# RBG: An LLM Inference Service Orchestration Framework for Kubernetes

> RBG (RoleBasedGroup) is a Kubernetes API specifically designed for orchestrating distributed, stateful AI inference workloads. It supports multi-role collaboration and built-in service discovery, making it particularly suitable for production deployment of decoupled architectures such as Prefill/Decode separation.

- 板块: [Openclaw Llm](https://www.zingnex.cn/en/forum/board/openclaw-llm)
- 发布时间: 2026-04-07T06:11:59.000Z
- 最近活动: 2026-04-07T08:10:01.664Z
- 热度: 143.0
- 关键词: Kubernetes, LLM推理, 云原生, AI基础设施, 分布式系统
- 页面链接: https://www.zingnex.cn/en/forum/thread/rbg-kubernetesllm
- Canonical: https://www.zingnex.cn/forum/thread/rbg-kubernetesllm
- Markdown 来源: floors_fallback

---

## RBG: An LLM Inference Service Orchestration Framework for Kubernetes (Introduction)

RBG (RoleBasedGroup) is a Kubernetes API specifically designed for orchestrating distributed, stateful AI inference workloads. It supports multi-role collaboration and built-in service discovery, making it particularly suitable for production deployment of decoupled architectures such as Prefill/Decode separation. Through role-based organizational abstraction, it addresses the limitations of traditional Kubernetes primitives in multi-role topology management, hardware topology sensitivity, and lack of atomic operations, providing a unified orchestration view and efficient collaboration capabilities for LLM inference services.

## Background: Limitations of Traditional Kubernetes Primitives

Modern high-performance LLM inference systems often adopt decoupled architectures (e.g., Prefill/Decode separation), forming complex topologies with multiple roles such as Gateway and Router. However, traditional Kubernetes native resources (StatefulSet, Deployment) face the following challenges:
1. **Difficulty in multi-role topology management**: Need to manage multiple resources separately, lacking a unified orchestration view;
2. **Hardware topology insensitivity**: Hard to fully utilize hardware features like NVLink and PCIe;
3. **Lack of atomic operations**: Cross-role operations such as deployment and upgrade lack coordination, easily leading to service interruptions or state inconsistencies.

## Core Concept of RBG: Role-Based Organizational Abstraction

RBG views inference services as role-based organizations. Its core concepts include:
- **Role**: The basic scheduling unit. Each role (e.g., Prefill, Decode) has independent specifications, lifecycle, and policies, with configurable relationships between roles;
- **RoleBasedGroup**: A set of roles forming a logical service, managed as an integrated unit with topology, statefulness, and collaboration, rather than a collection of isolated resources.

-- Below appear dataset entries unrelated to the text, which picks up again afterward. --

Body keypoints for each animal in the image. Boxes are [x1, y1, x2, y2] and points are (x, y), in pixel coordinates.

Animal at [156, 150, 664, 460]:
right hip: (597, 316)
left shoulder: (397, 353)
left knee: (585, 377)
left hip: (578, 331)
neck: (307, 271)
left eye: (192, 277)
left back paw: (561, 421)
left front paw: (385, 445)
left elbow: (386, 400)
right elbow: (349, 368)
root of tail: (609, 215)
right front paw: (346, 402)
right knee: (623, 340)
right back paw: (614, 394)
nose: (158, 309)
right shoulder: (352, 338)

## Five Core Capabilities of RBG (SCOPE)

RBG builds five core capabilities (SCOPE):
1. **Topology-aware deterministic operations**: Precisely control the impact of upgrades/scaling through RoleID injection and the principle of minimal replacement domain;
2. **Cross-role policy engine**: Supports deployment pairing, coordinated upgrades, linked recovery, and coordinated scaling;
3. **Role dependency management**: Defines role dependencies and startup order (e.g., Decode needs to start after Prefill is ready);
4. **Topology self-aware service discovery**: Inject topology information into Pods to eliminate external dependencies;
5. **Topology-aware placement**: Considers hardware affinity (GPU-NVLink > PCIe > RDMA > VPC) and role affinity scheduling.

## Typical Application Scenarios of RBG

RBG is particularly suitable for the following scenarios:
- **Large-scale production deployment**: Manage tens/hundreds of GPU instances and reduce operational complexity;
- **Decoupled architectures**: Support advanced architectures such as Prefill/Decode separation and speculative decoding;
- **Multi-tenant environments**: Clearly partition and isolate resources for different models/user groups;
- **Hybrid cloud deployment**: Optimize traffic routing and failover across availability zones/cloud providers.

## Version Compatibility and Ecosystem

RBG is compatible with the Kubernetes ecosystem:
| RBG Version | Kubernetes Version | LeaderWorkerSet Version |
|-------------|--------------------|-------------------------|
| main        | >=v1.28.x          | >=v0.7.0                |
| v0.4.0      | >=v1.28.x          | >=v0.7.0                |
| v0.3.0      | >=v1.28.x          | >=v0.6.0                |
The project reuses LeaderWorkerSet code, follows Kubernetes community practices, and adopts an open governance model.

## Conclusion and Recommendations

RBG represents a significant advancement in AI inference orchestration on Kubernetes, addressing the core challenges of traditional primitives. As LLM inference scales and architectures become more complex, RBG will become a standard in production environments. It is recommended that teams building or expanding LLM inference infrastructure carefully evaluate and adopt RBG.